- For the triangle: The angles are 2x, x + 20, and 3x - 35. Sum of angles in a triangle is 180°, so 2x + (x + 20) + (3x - 35) = 180. Simplify: 6x - 15 = 180 → 6x = 195 → x = 32.5. Angles are 65°, 52.5°, and 62.5°. Smallest angle is 52.5°.
- For the quadrilateral: Angles are 3x + 56, 4x, 2x - 24, and 160 - x. Sum of angles in a quadrilateral is 360°, so (3x + 56) + 4x + (2x - 24) + (160 - x) = 360. Simplify: 8x + 192 = 360 → 8x = 168 → x = 21.
- For the intersecting lines: AB, CD, EF are straight lines. Angle at E: 7x - 35 and 3x + 15 are adjacent on line AB, so they sum to 180°: (7x - 35) + (3x + 15) = 180 → 10x - 20 = 180 → 10x = 200 → x = 20. Then angle 7x - 35 = 105°, angle 3x + 15 = 75°. Angle at C: x + 55 = 75°. Since angle 3x + 15 = 75° and angle x + 55 = 75°, they are equal and are alternate interior angles for lines AB and CD with transversal EF, so AB is parallel to CD.
- For the parallelogram: Opposite angles are equal.

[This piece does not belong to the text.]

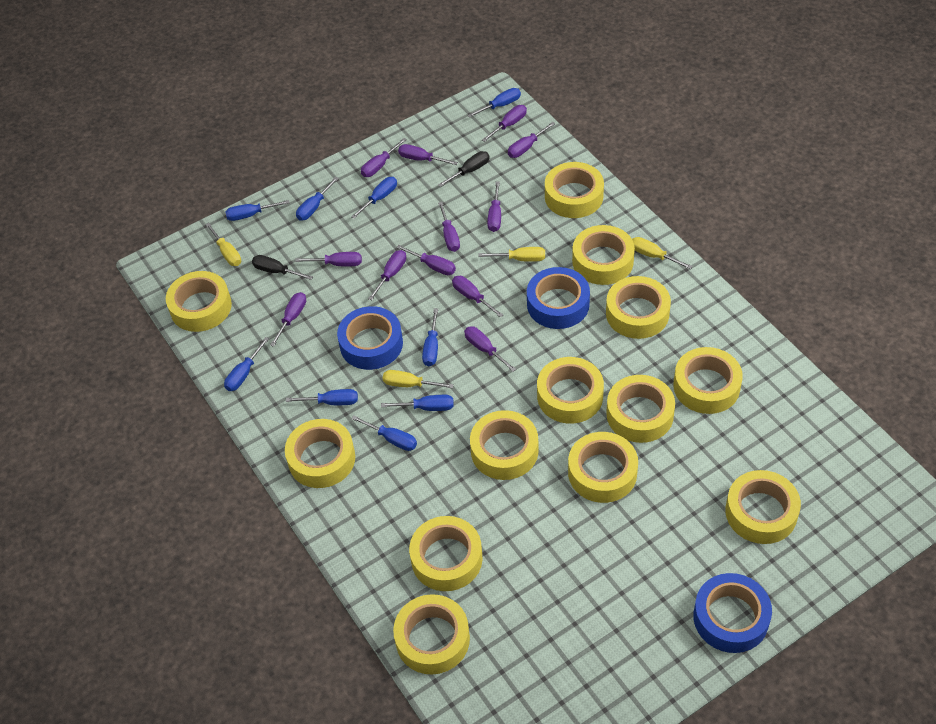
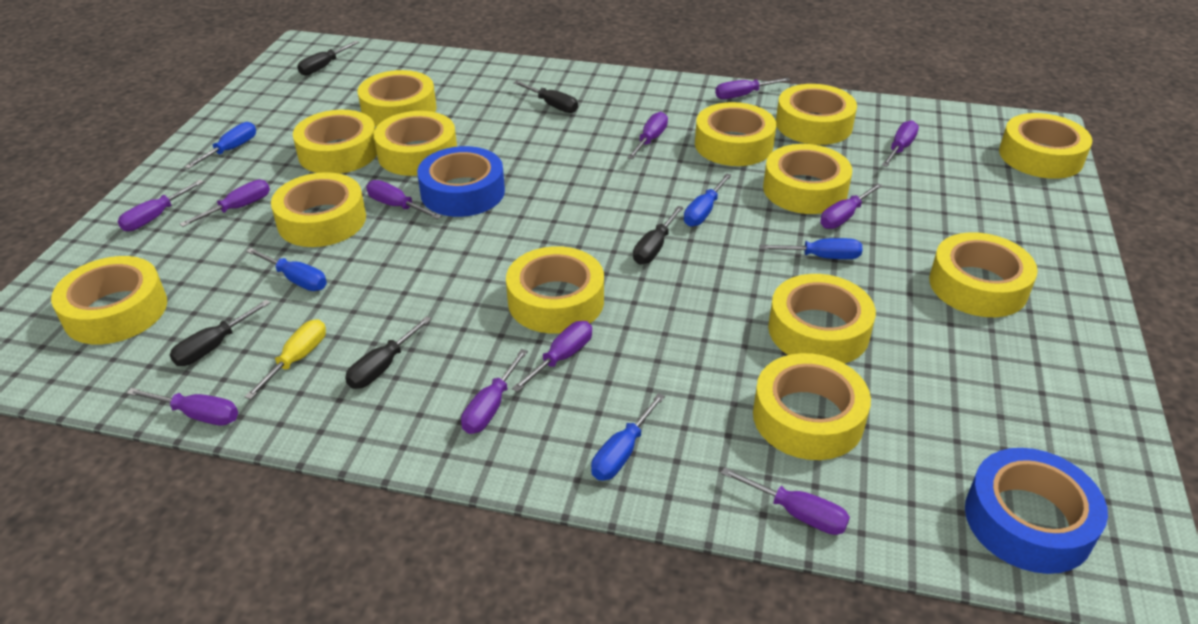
black screwdriver: 2 -> 5
blue screwdriver: 9 -> 5
blue tape: 3 -> 2
purple screwdriver: 12 -> 11
yellow screwdriver: 4 -> 1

So 4x - 10 = 2x + 5y and 6x + 10y = 3x + 56? Wait, no — in a parallelogram, opposite angles are equal, and consecutive angles sum to 180°. Actually, from diagram, top right is 2x + 5y, bottom left is 4x - 10 — these are opposite? No, in standard labeling, if it’s labeled clockwise or counterclockwise, opposite angles are equal. Assuming the given angles are opposite: 2x + 5y = 4x - 10 → 5y - 2x = -10. Also, adjacent angles sum to 180°: (2x + 5y) + (6x + 10y) = 180 → 8x + 15y = 180. Solve system: From first equation, 2x = 5y + 10 → x = (5y + 10)/2. Plug into second: 8*(5y+10)/2 + 15y = 180 → 4*(5y+10) + 15y = 180 → 20y + 40 + 15y = 180 → 35y = 140 → y = 4. Then x = (5*4 + 10)/2 = 30/2 = 15. Check: 2x+5y=30+20=50, 4x-10=60-10=50, 6x+10y=90+40=130, and 50+130=180, good. So x=15, y=4.
Parent Tip: Review the logic above to help your child master the concept of angles and algebra worksheet.